> **Task objective**: Copy the entries word for word. Keep the pictures out.

━━━ Data records

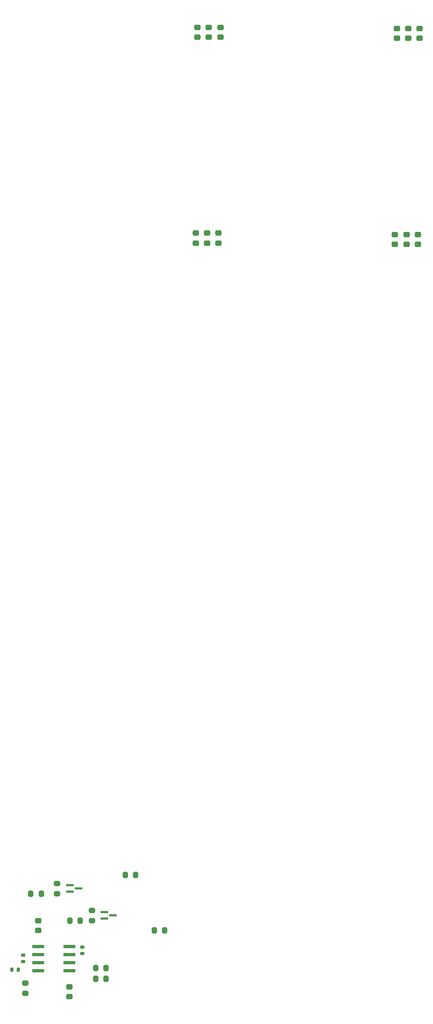
<source format=gbr>
%TF.GenerationSoftware,KiCad,Pcbnew,8.0.6*%
%TF.CreationDate,2025-05-14T12:37:59-04:00*%
%TF.ProjectId,TPC_Warm_Shaper,5450435f-5761-4726-9d5f-536861706572,rev?*%
%TF.SameCoordinates,Original*%
%TF.FileFunction,Paste,Bot*%
%TF.FilePolarity,Positive*%
%FSLAX46Y46*%
G04 Gerber Fmt 4.6, Leading zero omitted, Abs format (unit mm)*
G04 Created by KiCad (PCBNEW 8.0.6) date 2025-05-14 12:37:59*
%MOMM*%
%LPD*%
G01*
G04 APERTURE LIST*
G04 Aperture macros list*
%AMRoundRect*
0 Rectangle with rounded corners*
0 $1 Rounding radius*
0 $2 $3 $4 $5 $6 $7 $8 $9 X,Y pos of 4 corners*
0 Add a 4 corners polygon primitive as box body*
4,1,4,$2,$3,$4,$5,$6,$7,$8,$9,$2,$3,0*
0 Add four circle primitives for the rounded corners*
1,1,$1+$1,$2,$3*
1,1,$1+$1,$4,$5*
1,1,$1+$1,$6,$7*
1,1,$1+$1,$8,$9*
0 Add four rect primitives between the rounded corners*
20,1,$1+$1,$2,$3,$4,$5,0*
20,1,$1+$1,$4,$5,$6,$7,0*
20,1,$1+$1,$6,$7,$8,$9,0*
20,1,$1+$1,$8,$9,$2,$3,0*%
G04 Aperture macros list end*
%ADD10RoundRect,0.200000X0.275000X-0.200000X0.275000X0.200000X-0.275000X0.200000X-0.275000X-0.200000X0*%
%ADD11RoundRect,0.200000X-0.275000X0.200000X-0.275000X-0.200000X0.275000X-0.200000X0.275000X0.200000X0*%
%ADD12RoundRect,0.200000X-0.200000X-0.275000X0.200000X-0.275000X0.200000X0.275000X-0.200000X0.275000X0*%
%ADD13R,1.981200X0.558800*%
%ADD14RoundRect,0.225000X0.250000X-0.225000X0.250000X0.225000X-0.250000X0.225000X-0.250000X-0.225000X0*%
%ADD15R,1.161200X0.350800*%
%ADD16RoundRect,0.135000X0.185000X-0.135000X0.185000X0.135000X-0.185000X0.135000X-0.185000X-0.135000X0*%
%ADD17RoundRect,0.200000X0.200000X0.275000X-0.200000X0.275000X-0.200000X-0.275000X0.200000X-0.275000X0*%
%ADD18RoundRect,0.135000X-0.135000X-0.185000X0.135000X-0.185000X0.135000X0.185000X-0.135000X0.185000X0*%
G04 APERTURE END LIST*
D10*
%TO.C,R53*%
X131776200Y-260860000D03*
X131776200Y-259210000D03*
%TD*%
D11*
%TO.C,R42*%
X142316199Y-247759999D03*
X142316199Y-249409999D03*
%TD*%
D12*
%TO.C,R43*%
X152071199Y-250924999D03*
X153721199Y-250924999D03*
%TD*%
D13*
%TO.C,U16*%
X138730000Y-253470000D03*
X138730000Y-254740000D03*
X138730000Y-256010000D03*
X138730000Y-257280000D03*
X133802400Y-257280000D03*
X133802400Y-256010000D03*
X133802400Y-254740000D03*
X133802400Y-253470000D03*
%TD*%
D14*
%TO.C,C7*%
X193860000Y-110595000D03*
X193860000Y-109045000D03*
%TD*%
%TO.C,C13*%
X191817500Y-142985000D03*
X191817500Y-141435000D03*
%TD*%
%TO.C,C3*%
X160690000Y-110405000D03*
X160690000Y-108855000D03*
%TD*%
%TO.C,C9*%
X162217500Y-142795000D03*
X162217500Y-141245000D03*
%TD*%
%TO.C,C8*%
X133796200Y-250930000D03*
X133796200Y-249380000D03*
%TD*%
%TO.C,C4*%
X158910000Y-110395000D03*
X158910000Y-108845000D03*
%TD*%
%TO.C,C12*%
X189987500Y-142985000D03*
X189987500Y-141435000D03*
%TD*%
%TO.C,C15*%
X138746200Y-261380000D03*
X138746200Y-259830000D03*
%TD*%
%TO.C,C11*%
X158637500Y-142785000D03*
X158637500Y-141235000D03*
%TD*%
D12*
%TO.C,R32*%
X142871200Y-256885000D03*
X144521200Y-256885000D03*
%TD*%
%TO.C,R41*%
X138791199Y-249404999D03*
X140441199Y-249404999D03*
%TD*%
%TO.C,R44*%
X132661200Y-245155000D03*
X134311200Y-245155000D03*
%TD*%
D15*
%TO.C,M3*%
X144271199Y-249094998D03*
X144271199Y-248095000D03*
X145621199Y-248594999D03*
%TD*%
D12*
%TO.C,R50*%
X147521200Y-242225000D03*
X149171200Y-242225000D03*
%TD*%
D11*
%TO.C,R49*%
X136786200Y-243530000D03*
X136786200Y-245180000D03*
%TD*%
D15*
%TO.C,M4*%
X138791200Y-244844999D03*
X138791200Y-243845001D03*
X140141200Y-244345000D03*
%TD*%
D14*
%TO.C,C2*%
X162490000Y-110405000D03*
X162490000Y-108855000D03*
%TD*%
%TO.C,C14*%
X193587500Y-142985000D03*
X193587500Y-141435000D03*
%TD*%
D16*
%TO.C,R40*%
X140796200Y-254585000D03*
X140796200Y-253565000D03*
%TD*%
D17*
%TO.C,R39*%
X144521200Y-258595000D03*
X142871200Y-258595000D03*
%TD*%
D18*
%TO.C,R52*%
X129706200Y-257095000D03*
X130726200Y-257095000D03*
%TD*%
D14*
%TO.C,C6*%
X192090000Y-110595000D03*
X192090000Y-109045000D03*
%TD*%
D16*
%TO.C,R51*%
X131456200Y-255885000D03*
X131456200Y-254865000D03*
%TD*%
D14*
%TO.C,C5*%
X190260000Y-110595000D03*
X190260000Y-109045000D03*
%TD*%
%TO.C,C10*%
X160417500Y-142795000D03*
X160417500Y-141245000D03*
%TD*%
M02*

</source>
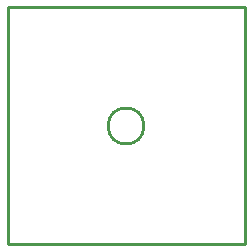
<source format=gko>
G04*
G04 #@! TF.GenerationSoftware,Altium Limited,Altium Designer,18.0.12 (696)*
G04*
G04 Layer_Color=16711935*
%FSLAX24Y24*%
%MOIN*%
G70*
G01*
G75*
%ADD10C,0.0100*%
D10*
X40102Y31300D02*
G03*
X40102Y31300I-602J0D01*
G01*
X35550Y27350D02*
Y35250D01*
Y27350D02*
X43450D01*
Y35250D01*
X35550D02*
X43450D01*
M02*

</source>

━━━━━━

> **Response below**:
<source format=gbr>
%TF.GenerationSoftware,KiCad,Pcbnew,8.0.6*%
%TF.CreationDate,2025-05-14T12:37:59-04:00*%
%TF.ProjectId,TPC_Warm_Shaper,5450435f-5761-4726-9d5f-536861706572,rev?*%
%TF.SameCoordinates,Original*%
%TF.FileFunction,Paste,Bot*%
%TF.FilePolarity,Positive*%
%FSLAX46Y46*%
G04 Gerber Fmt 4.6, Leading zero omitted, Abs format (unit mm)*
G04 Created by KiCad (PCBNEW 8.0.6) date 2025-05-14 12:37:59*
%MOMM*%
%LPD*%
G01*
G04 APERTURE LIST*
G04 Aperture macros list*
%AMRoundRect*
0 Rectangle with rounded corners*
0 $1 Rounding radius*
0 $2 $3 $4 $5 $6 $7 $8 $9 X,Y pos of 4 corners*
0 Add a 4 corners polygon primitive as box body*
4,1,4,$2,$3,$4,$5,$6,$7,$8,$9,$2,$3,0*
0 Add four circle primitives for the rounded corners*
1,1,$1+$1,$2,$3*
1,1,$1+$1,$4,$5*
1,1,$1+$1,$6,$7*
1,1,$1+$1,$8,$9*
0 Add four rect primitives between the rounded corners*
20,1,$1+$1,$2,$3,$4,$5,0*
20,1,$1+$1,$4,$5,$6,$7,0*
20,1,$1+$1,$6,$7,$8,$9,0*
20,1,$1+$1,$8,$9,$2,$3,0*%
G04 Aperture macros list end*
%ADD10RoundRect,0.200000X0.275000X-0.200000X0.275000X0.200000X-0.275000X0.200000X-0.275000X-0.200000X0*%
%ADD11RoundRect,0.200000X-0.275000X0.200000X-0.275000X-0.200000X0.275000X-0.200000X0.275000X0.200000X0*%
%ADD12RoundRect,0.200000X-0.200000X-0.275000X0.200000X-0.275000X0.200000X0.275000X-0.200000X0.275000X0*%
%ADD13R,1.981200X0.558800*%
%ADD14RoundRect,0.225000X0.250000X-0.225000X0.250000X0.225000X-0.250000X0.225000X-0.250000X-0.225000X0*%
%ADD15R,1.161200X0.350800*%
%ADD16RoundRect,0.135000X0.185000X-0.135000X0.185000X0.135000X-0.185000X0.135000X-0.185000X-0.135000X0*%
%ADD17RoundRect,0.200000X0.200000X0.275000X-0.200000X0.275000X-0.200000X-0.275000X0.200000X-0.275000X0*%
%ADD18RoundRect,0.135000X-0.135000X-0.185000X0.135000X-0.185000X0.135000X0.185000X-0.135000X0.185000X0*%
G04 APERTURE END LIST*
D10*
%TO.C,R53*%
X131776200Y-260860000D03*
X131776200Y-259210000D03*
%TD*%
D11*
%TO.C,R42*%
X142316199Y-247759999D03*
X142316199Y-249409999D03*
%TD*%
D12*
%TO.C,R43*%
X152071199Y-250924999D03*
X153721199Y-250924999D03*
%TD*%
D13*
%TO.C,U16*%
X138730000Y-253470000D03*
X138730000Y-254740000D03*
X138730000Y-256010000D03*
X138730000Y-257280000D03*
X133802400Y-257280000D03*
X133802400Y-256010000D03*
X133802400Y-254740000D03*
X133802400Y-253470000D03*
%TD*%
D14*
%TO.C,C7*%
X193860000Y-110595000D03*
X193860000Y-109045000D03*
%TD*%
%TO.C,C13*%
X191817500Y-142985000D03*
X191817500Y-141435000D03*
%TD*%
%TO.C,C3*%
X160690000Y-110405000D03*
X160690000Y-108855000D03*
%TD*%
%TO.C,C9*%
X162217500Y-142795000D03*
X162217500Y-141245000D03*
%TD*%
%TO.C,C8*%
X133796200Y-250930000D03*
X133796200Y-249380000D03*
%TD*%
%TO.C,C4*%
X158910000Y-110395000D03*
X158910000Y-108845000D03*
%TD*%
%TO.C,C12*%
X189987500Y-142985000D03*
X189987500Y-141435000D03*
%TD*%
%TO.C,C15*%
X138746200Y-261380000D03*
X138746200Y-259830000D03*
%TD*%
%TO.C,C11*%
X158637500Y-142785000D03*
X158637500Y-141235000D03*
%TD*%
D12*
%TO.C,R32*%
X142871200Y-256885000D03*
X144521200Y-256885000D03*
%TD*%
%TO.C,R41*%
X138791199Y-249404999D03*
X140441199Y-249404999D03*
%TD*%
%TO.C,R44*%
X132661200Y-245155000D03*
X134311200Y-245155000D03*
%TD*%
D15*
%TO.C,M3*%
X144271199Y-249094998D03*
X144271199Y-248095000D03*
X145621199Y-248594999D03*
%TD*%
D12*
%TO.C,R50*%
X147521200Y-242225000D03*
X149171200Y-242225000D03*
%TD*%
D11*
%TO.C,R49*%
X136786200Y-243530000D03*
X136786200Y-245180000D03*
%TD*%
D15*
%TO.C,M4*%
X138791200Y-244844999D03*
X138791200Y-243845001D03*
X140141200Y-244345000D03*
%TD*%
D14*
%TO.C,C2*%
X162490000Y-110405000D03*
X162490000Y-108855000D03*
%TD*%
%TO.C,C14*%
X193587500Y-142985000D03*
X193587500Y-141435000D03*
%TD*%
D16*
%TO.C,R40*%
X140796200Y-254585000D03*
X140796200Y-253565000D03*
%TD*%
D17*
%TO.C,R39*%
X144521200Y-258595000D03*
X142871200Y-258595000D03*
%TD*%
D18*
%TO.C,R52*%
X129706200Y-257095000D03*
X130726200Y-257095000D03*
%TD*%
D14*
%TO.C,C6*%
X192090000Y-110595000D03*
X192090000Y-109045000D03*
%TD*%
D16*
%TO.C,R51*%
X131456200Y-255885000D03*
X131456200Y-254865000D03*
%TD*%
D14*
%TO.C,C5*%
X190260000Y-110595000D03*
X190260000Y-109045000D03*
%TD*%
%TO.C,C10*%
X160417500Y-142795000D03*
X160417500Y-141245000D03*
%TD*%
M02*

</source>
<source format=gko>
G04*
G04 #@! TF.GenerationSoftware,Altium Limited,Altium Designer,18.0.12 (696)*
G04*
G04 Layer_Color=16711935*
%FSLAX24Y24*%
%MOIN*%
G70*
G01*
G75*
%ADD10C,0.0100*%
D10*
X40102Y31300D02*
G03*
X40102Y31300I-602J0D01*
G01*
X35550Y27350D02*
Y35250D01*
Y27350D02*
X43450D01*
Y35250D01*
X35550D02*
X43450D01*
M02*

</source>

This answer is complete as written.